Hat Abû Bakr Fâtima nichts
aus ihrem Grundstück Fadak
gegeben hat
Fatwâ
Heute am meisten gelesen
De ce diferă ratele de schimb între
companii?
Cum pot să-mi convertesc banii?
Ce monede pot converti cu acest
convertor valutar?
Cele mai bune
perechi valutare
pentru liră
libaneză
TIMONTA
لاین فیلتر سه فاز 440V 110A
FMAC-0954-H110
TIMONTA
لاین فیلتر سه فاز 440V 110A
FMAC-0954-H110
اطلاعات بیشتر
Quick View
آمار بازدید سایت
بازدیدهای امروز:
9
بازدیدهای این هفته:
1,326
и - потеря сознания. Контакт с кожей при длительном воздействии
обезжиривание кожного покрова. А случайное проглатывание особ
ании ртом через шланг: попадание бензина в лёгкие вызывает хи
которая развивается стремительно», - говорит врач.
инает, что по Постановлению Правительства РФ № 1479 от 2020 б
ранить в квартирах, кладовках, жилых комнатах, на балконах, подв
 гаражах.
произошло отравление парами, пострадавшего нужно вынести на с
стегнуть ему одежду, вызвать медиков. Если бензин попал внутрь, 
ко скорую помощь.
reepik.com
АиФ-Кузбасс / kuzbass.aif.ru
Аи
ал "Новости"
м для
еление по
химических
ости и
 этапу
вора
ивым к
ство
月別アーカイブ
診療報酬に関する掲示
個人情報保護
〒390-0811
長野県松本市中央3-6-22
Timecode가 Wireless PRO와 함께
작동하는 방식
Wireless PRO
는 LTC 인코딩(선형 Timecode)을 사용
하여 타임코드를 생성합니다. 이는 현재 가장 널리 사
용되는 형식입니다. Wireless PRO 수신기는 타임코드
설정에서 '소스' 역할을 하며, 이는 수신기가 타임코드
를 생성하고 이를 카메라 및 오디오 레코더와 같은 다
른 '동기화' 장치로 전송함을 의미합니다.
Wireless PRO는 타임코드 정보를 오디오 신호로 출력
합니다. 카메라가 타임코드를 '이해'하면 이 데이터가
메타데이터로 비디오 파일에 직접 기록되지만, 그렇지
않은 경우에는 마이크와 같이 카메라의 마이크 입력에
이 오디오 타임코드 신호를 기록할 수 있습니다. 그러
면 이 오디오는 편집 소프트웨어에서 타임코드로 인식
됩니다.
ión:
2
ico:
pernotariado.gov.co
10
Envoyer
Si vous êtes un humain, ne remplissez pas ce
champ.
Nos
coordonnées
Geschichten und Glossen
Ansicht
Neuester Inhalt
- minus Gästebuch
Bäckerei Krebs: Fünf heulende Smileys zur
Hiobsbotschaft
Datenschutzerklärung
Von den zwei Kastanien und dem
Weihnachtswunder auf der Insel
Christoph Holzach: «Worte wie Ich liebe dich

--------------------

### Task prompt
Output each line of the entries exactly, so that nothing is lost.

### Task response
Hat Abû Bakr Fâtima nichts
aus ihrem Grundstück Fadak
gegeben hat
Fatwâ
Heute am meisten gelesen
De ce diferă ratele de schimb între
companii?
Cum pot să-mi convertesc banii?
Ce monede pot converti cu acest
convertor valutar?
Cele mai bune
perechi valutare
pentru liră
libaneză
TIMONTA
لاین فیلتر سه فاز 440V 110A
FMAC-0954-H110
TIMONTA
لاین فیلتر سه فاز 440V 110A
FMAC-0954-H110
اطلاعات بیشتر
Quick View
آمار بازدید سایت
بازدیدهای امروز:
9
بازدیدهای این هفته:
1,326
и - потеря сознания. Контакт с кожей при длительном воздействии
обезжиривание кожного покрова. А случайное проглатывание особ
ании ртом через шланг: попадание бензина в лёгкие вызывает хи
которая развивается стремительно», - говорит врач.
инает, что по Постановлению Правительства РФ № 1479 от 2020 б
ранить в квартирах, кладовках, жилых комнатах, на балконах, подв
 гаражах.
произошло отравление парами, пострадавшего нужно вынести на с
стегнуть ему одежду, вызвать медиков. Если бензин попал внутрь, 
ко скорую помощь.
reepik.com
АиФ-Кузбасс / kuzbass.aif.ru
Аи
ал "Новости"
м для
еление по
химических
ости и
 этапу
вора
ивым к
ство
月別アーカイブ
診療報酬に関する掲示
個人情報保護
〒390-0811
長野県松本市中央3-6-22
Timecode가 Wireless PRO와 함께
작동하는 방식
Wireless PRO
는 LTC 인코딩(선형 Timecode)을 사용
하여 타임코드를 생성합니다. 이는 현재 가장 널리 사
용되는 형식입니다. Wireless PRO 수신기는 타임코드
설정에서 '소스' 역할을 하며, 이는 수신기가 타임코드
를 생성하고 이를 카메라 및 오디오 레코더와 같은 다
른 '동기화' 장치로 전송함을 의미합니다.
Wireless PRO는 타임코드 정보를 오디오 신호로 출력
합니다. 카메라가 타임코드를 '이해'하면 이 데이터가
메타데이터로 비디오 파일에 직접 기록되지만, 그렇지
않은 경우에는 마이크와 같이 카메라의 마이크 입력에
이 오디오 타임코드 신호를 기록할 수 있습니다. 그러
면 이 오디오는 편집 소프트웨어에서 타임코드로 인식
됩니다.
ión:
2
ico:
pernotariado.gov.co
10
Envoyer
Si vous êtes un humain, ne remplissez pas ce
champ.
Nos
coordonnées
Geschichten und Glossen
Ansicht
Neuester Inhalt
- minus Gästebuch
Bäckerei Krebs: Fünf heulende Smileys zur
Hiobsbotschaft
Datenschutzerklärung
Von den zwei Kastanien und dem
Weihnachtswunder auf der Insel
Christoph Holzach: «Worte wie Ich liebe dich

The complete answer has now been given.